## Task to carry out
Which lines in the records below contain the string "True", matching case exactly? Copy each of those lines.

## Data to examine

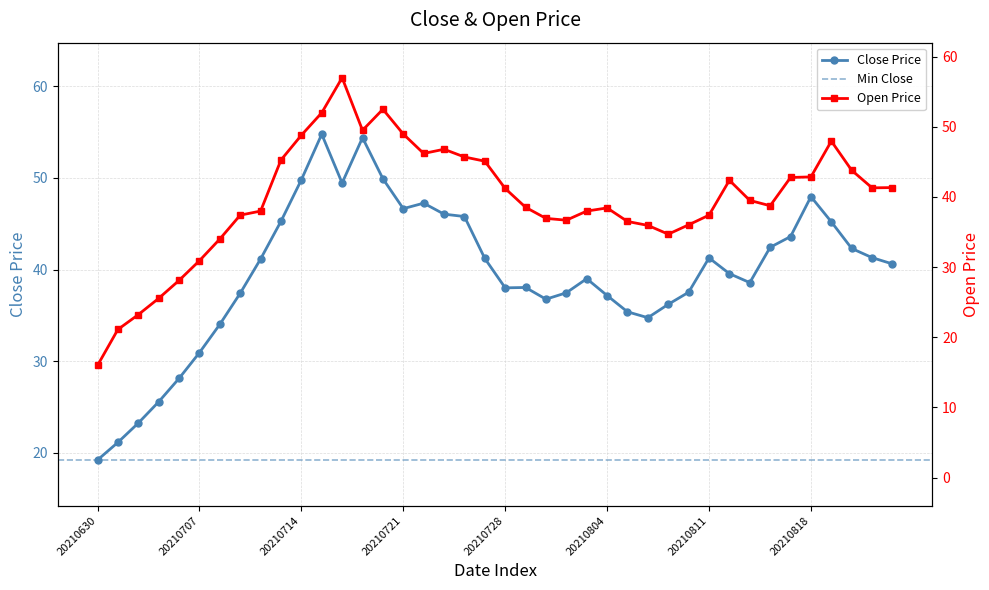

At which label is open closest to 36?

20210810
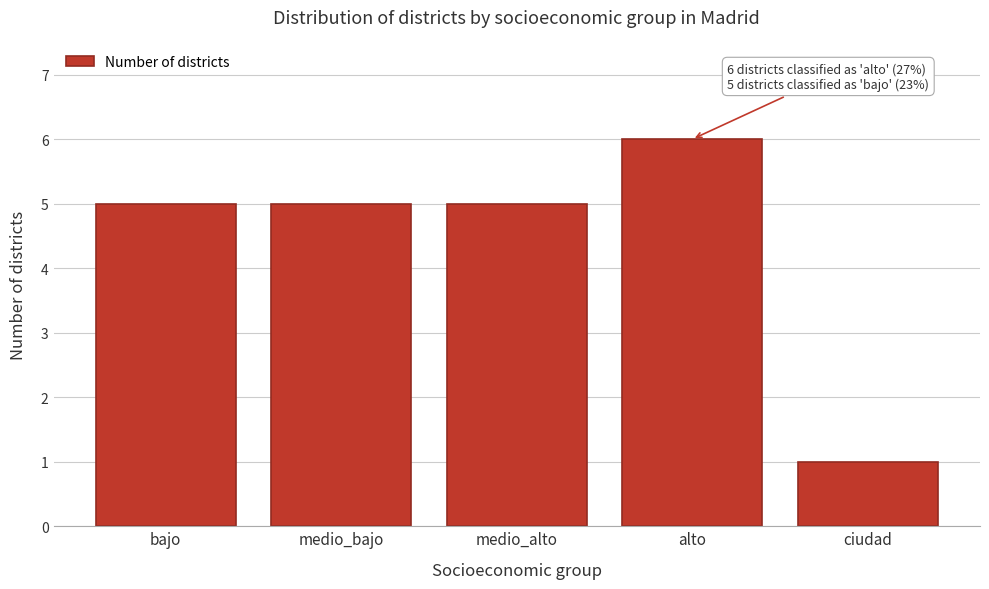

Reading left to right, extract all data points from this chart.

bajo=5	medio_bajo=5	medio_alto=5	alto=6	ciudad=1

...

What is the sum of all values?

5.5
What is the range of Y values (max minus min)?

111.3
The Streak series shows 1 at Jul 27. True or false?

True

## Task response
The Streak series shows 1 at Jul 27. True or false?
True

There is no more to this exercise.